For the notations, I put all vectors in lowercase boldface letters. The notation $(.)^T$ stands for the transpose and $||.||_2^2$ denotes the squared $l_2$ norm.
Suppose $\mathbf{x} =[x_1, x_2, \cdots, x_n]\in \mathbb{R}^n$, $\mathbf{y} = [y_1, y_2, \cdots, y_n]^T \in \mathbb{R}^n$, and $\mathbf{z} = [z_1, z_2, \cdots, z_n]\in \mathbb{R}^{1 \times n}$.

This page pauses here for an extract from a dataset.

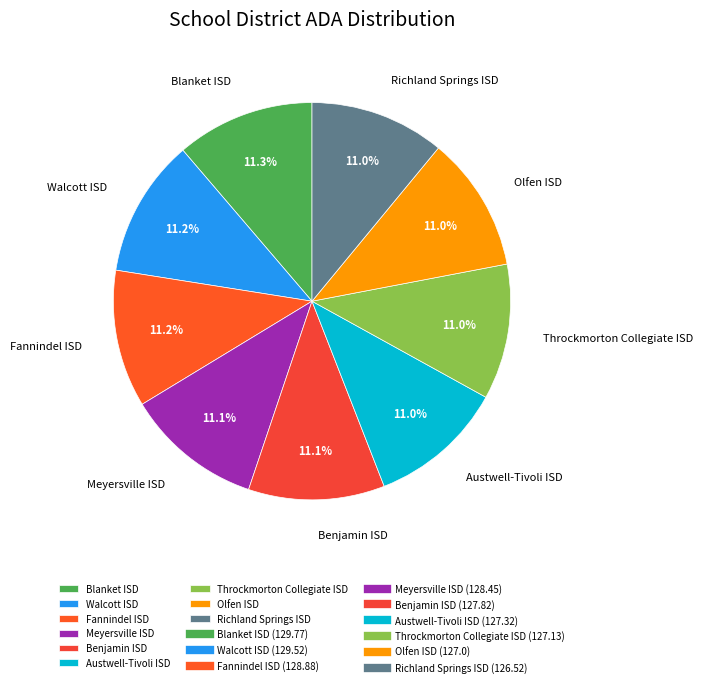

To the nearest percent, what percentage of the pie is Blanket ISD?

11%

I know that $||\mathbf{x}||_2^2 = \sum \limits_{i=1}^n x_i^2$. Obviously, the derivative of $||\mathbf{x}||_2^2$ w.r.t $\mathbf{x}$ is $2\mathbf{x}$, that is, $\frac{\partial ||\mathbf{x}||_2^2}{\partial x} = 2\mathbf{x}$. The proof is found here (click here to see the proof) where @Surb answered @user167133's question. It also follows that $\frac{\partial ||\mathbf{x} - \mathbf{y}||_2^2}{\partial x} = 2(\mathbf{x} - \mathbf{y})$.

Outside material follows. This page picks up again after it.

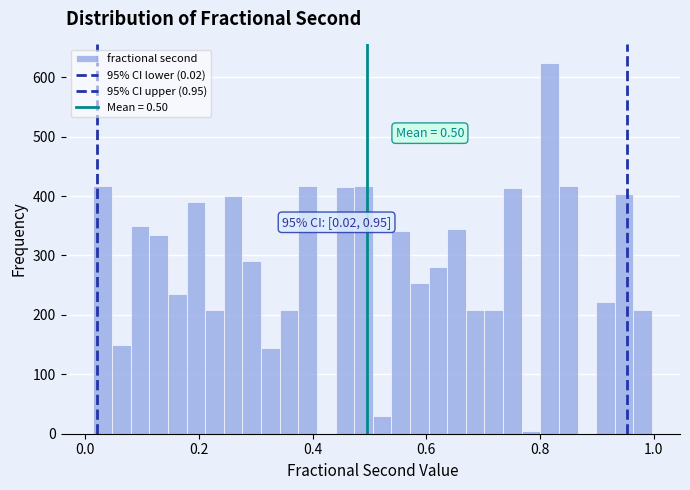

Read against the x-axis, roughly where is the centre of the tallest bar?

0.82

My main problem to be resolved by some of your suggestions and details:
I am wondering if $\frac{\partial ||\mathbf{x}^T||_2^2}{\partial x}$ is equal to $2\mathbf{x}$ or $2\mathbf{x}^T$. I know that $||\mathbf{x}^T||_2^2 = \sum \limits_{i=1}^n x_i^2 = ||\mathbf{x}||_2^2$. For me, as the $||\mathbf{x}^T||_2^2 = ||\mathbf{x}||_2^2$, so I can say that $\frac{\partial ||\mathbf{x}^T||_2^2}{\partial x} = 2\mathbf{x}$.
But what if I suppose that I have $||\mathbf{x}^T - \mathbf{z}||_2^2$ and I want to compute $\frac{\partial ||\mathbf{x}^T - \mathbf{z}||_2^2}{\partial x}$.
In fact, $||\mathbf{x}^T - \mathbf{z}||_2^2 = \sum \limits_{i=1}^n (x_i^2 - z_i^2)$. So if I consider that $\frac{\partial ||\mathbf{x}^T - \mathbf{z}||_2^2}{\partial x} = 2(\mathbf{x} - \mathbf{z})$, this of course is not correct (even impossible) since $\mathbf{x} \in \mathbb{R}^n$ and $\mathbf{z}\in\mathbb{R}^{1 \times n}$. So if $\frac{\partial ||\mathbf{x}^T||_2^2}{\partial x}$ is really $2\mathbf{x}$, so in this case $\frac{\partial ||\mathbf{x}^T - \mathbf{z}||_2^2}{\partial x}$ will be equal to $2(\mathbf{x}^T - \mathbf{z})$ or $2(\mathbf{x}^T - \mathbf{z})^T$?
I am really so confused, and any further details from you will be very appreciated.